As the weeks passed the majority of female and young male tanagers over adult males constantly increased. If, as the checklist claimed, the birds were resident in our area, what was happening to all the adult males? I began to suspect that the checklist might be wrong and that the birds we were feeding were not the same ones over and over but were different groups stopping to eat and rest for a day or two before moving on. This would explain why they never became any tamer or more friendly toward us.
A phone call to the Museum of Natural History confirmed my suspicion. While the western tanager has been recorded here every month of the year, it is far more commonly known as a migrant. The spring migration begins as early as the second week in March, and the fall migration goes on until the end of October, though the peaks are mid-April to mid-May, and the last three weeks of September. A few pairs stay to breed in the lowlands but the majority favor the pines and firs of the upper altitudes, as do the hepatic tanagers. The other two species of tanager that migrate to the United States from the tropics both prefer lower altitudes, the summer tanager keeping pretty much to the cottonwoods along streams and the scarlet tanager to oak trees.
At our feeding station we have learned to tell at a glance whether a particular tanager is remaining for a while in the area or whether he is a migrant. The bird which has grown accustomed to the station will grab a grape and fly off the way our permanent residents, the mockingbirds, do. Probably, like the mocker, he is aware of the stiff competition and prefers his meals cafeteria style. The migrating bird, on the other hand, usually stays and eats, restaurant style, in the manner of the black-headed grosbeaks.

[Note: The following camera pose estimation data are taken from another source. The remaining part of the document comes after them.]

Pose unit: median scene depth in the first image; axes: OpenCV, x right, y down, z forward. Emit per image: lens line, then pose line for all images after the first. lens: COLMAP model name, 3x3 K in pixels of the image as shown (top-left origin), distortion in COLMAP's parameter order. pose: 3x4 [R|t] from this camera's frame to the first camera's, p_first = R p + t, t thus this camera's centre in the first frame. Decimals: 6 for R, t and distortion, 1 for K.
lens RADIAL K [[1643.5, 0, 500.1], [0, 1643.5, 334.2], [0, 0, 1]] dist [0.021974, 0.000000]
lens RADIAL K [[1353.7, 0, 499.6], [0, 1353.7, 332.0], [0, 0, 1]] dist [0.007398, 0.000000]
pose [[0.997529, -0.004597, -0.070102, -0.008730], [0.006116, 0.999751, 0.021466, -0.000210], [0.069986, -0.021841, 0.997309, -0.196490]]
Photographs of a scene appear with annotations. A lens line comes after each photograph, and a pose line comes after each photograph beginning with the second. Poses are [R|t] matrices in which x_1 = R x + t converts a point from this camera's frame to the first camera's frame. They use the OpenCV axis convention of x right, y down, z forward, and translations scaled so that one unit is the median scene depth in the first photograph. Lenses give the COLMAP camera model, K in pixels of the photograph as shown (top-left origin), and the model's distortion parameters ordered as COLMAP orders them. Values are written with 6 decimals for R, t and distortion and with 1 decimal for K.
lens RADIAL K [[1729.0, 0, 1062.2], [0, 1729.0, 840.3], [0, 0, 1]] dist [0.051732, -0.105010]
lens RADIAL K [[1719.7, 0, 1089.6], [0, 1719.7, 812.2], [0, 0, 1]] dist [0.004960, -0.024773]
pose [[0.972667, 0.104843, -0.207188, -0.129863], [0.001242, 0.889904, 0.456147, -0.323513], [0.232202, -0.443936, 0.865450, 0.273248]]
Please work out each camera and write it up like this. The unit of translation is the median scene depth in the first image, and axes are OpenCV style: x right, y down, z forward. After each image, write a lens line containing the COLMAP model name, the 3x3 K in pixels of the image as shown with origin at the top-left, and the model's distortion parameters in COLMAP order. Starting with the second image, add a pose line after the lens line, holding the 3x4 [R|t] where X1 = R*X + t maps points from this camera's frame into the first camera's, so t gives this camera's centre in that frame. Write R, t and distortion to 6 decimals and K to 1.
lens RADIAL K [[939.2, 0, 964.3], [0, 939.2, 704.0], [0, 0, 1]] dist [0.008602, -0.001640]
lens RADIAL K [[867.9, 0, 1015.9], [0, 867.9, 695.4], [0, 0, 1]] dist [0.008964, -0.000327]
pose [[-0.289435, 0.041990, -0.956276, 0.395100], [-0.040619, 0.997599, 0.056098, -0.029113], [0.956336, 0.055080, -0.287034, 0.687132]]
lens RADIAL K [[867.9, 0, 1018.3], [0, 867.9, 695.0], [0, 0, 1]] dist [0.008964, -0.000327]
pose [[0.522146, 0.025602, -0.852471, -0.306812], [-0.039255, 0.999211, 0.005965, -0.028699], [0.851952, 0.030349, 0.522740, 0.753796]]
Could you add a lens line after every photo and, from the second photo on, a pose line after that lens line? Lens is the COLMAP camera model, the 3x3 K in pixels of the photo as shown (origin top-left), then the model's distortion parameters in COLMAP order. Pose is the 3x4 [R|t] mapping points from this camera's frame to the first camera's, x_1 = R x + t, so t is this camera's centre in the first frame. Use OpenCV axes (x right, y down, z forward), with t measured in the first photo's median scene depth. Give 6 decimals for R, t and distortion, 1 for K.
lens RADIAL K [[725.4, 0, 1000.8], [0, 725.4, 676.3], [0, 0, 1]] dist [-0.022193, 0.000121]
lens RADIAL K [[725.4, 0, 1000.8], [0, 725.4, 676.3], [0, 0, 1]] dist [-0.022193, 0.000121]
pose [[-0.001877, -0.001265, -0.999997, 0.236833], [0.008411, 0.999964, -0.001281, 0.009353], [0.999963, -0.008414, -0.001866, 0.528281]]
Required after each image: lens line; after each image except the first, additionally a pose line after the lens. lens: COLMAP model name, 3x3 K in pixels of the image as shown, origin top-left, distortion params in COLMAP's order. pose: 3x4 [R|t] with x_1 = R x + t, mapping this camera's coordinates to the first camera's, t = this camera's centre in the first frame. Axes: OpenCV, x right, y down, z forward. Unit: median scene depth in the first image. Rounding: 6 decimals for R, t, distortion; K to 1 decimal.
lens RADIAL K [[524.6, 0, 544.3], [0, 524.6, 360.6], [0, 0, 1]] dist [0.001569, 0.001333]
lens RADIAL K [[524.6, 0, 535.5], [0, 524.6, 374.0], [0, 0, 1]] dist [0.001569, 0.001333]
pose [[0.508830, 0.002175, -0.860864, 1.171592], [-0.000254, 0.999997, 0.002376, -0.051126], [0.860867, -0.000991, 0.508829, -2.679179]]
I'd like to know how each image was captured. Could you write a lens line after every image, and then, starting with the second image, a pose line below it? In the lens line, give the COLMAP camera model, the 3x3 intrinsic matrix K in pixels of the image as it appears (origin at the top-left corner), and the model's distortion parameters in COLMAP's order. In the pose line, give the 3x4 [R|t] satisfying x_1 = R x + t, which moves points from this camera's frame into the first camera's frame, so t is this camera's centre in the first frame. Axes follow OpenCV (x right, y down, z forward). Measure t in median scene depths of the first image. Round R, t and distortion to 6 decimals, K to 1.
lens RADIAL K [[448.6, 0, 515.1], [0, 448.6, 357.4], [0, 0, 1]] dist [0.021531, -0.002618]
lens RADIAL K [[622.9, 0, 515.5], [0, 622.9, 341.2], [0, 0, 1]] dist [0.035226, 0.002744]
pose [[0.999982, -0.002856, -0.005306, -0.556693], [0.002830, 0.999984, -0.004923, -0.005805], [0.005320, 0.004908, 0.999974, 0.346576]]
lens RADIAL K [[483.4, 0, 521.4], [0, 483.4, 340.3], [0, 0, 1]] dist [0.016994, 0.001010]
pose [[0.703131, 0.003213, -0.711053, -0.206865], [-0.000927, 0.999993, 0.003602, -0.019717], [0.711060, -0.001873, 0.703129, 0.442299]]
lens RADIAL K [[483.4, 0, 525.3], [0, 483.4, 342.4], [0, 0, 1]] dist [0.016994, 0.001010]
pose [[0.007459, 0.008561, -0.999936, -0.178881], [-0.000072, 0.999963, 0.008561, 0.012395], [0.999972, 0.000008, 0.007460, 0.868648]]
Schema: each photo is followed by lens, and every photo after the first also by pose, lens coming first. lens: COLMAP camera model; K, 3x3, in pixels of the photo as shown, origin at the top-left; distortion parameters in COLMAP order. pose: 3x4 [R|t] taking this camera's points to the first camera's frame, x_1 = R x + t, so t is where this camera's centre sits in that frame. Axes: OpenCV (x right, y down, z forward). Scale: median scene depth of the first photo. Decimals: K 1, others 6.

The rather belated discovery that our tanagers were migrants did nothing to alleviate the problem of keeping them all fed. October arrived. Most of the summer birds had left, the flycatchers and swallows, the grosbeaks and orioles, the Wilson and yellow warblers and the chat; and some winter ones had already arrived, the white-crowned and golden-crowned sparrows, Audubon’s warblers, hermit thrushes and pine siskins. Still the tanagers kept coming. My hospitality had deteriorated considerably — the plastic tree was long since taken down, scrubbed and stored away for the next Christmas, to serve less greedy, less numerous guests. Now I simply hurled the grapes by the boxful onto the terrace, unwashed, some mouldy, some brown with rot.
It was in October that we became acquainted with Richard the rat — in fact, it might be said that in a roundabout way the tanagers introduced us to him.
We have a wide variety of wildlife in our canyon, but at that point we had seen little of it beyond the rats in the tea tree. There were clues that couldn’t be overlooked, however. Every morsel of food left at night on the ledge or terrace was gone by morning. Sometimes we caught a whiff of musk or there was a sudden rustling in a tree with no wind to explain it. On half a dozen occasions we found the ceramic birdbath on the lower terrace overturned. The last time it broke, and we replaced it with one that was heavier and not so high, and beside it we put a large saucer and filled it with water. I know now that many wild creatures were watching our house every night, familiarizing themselves with us and our dogs and our various routines.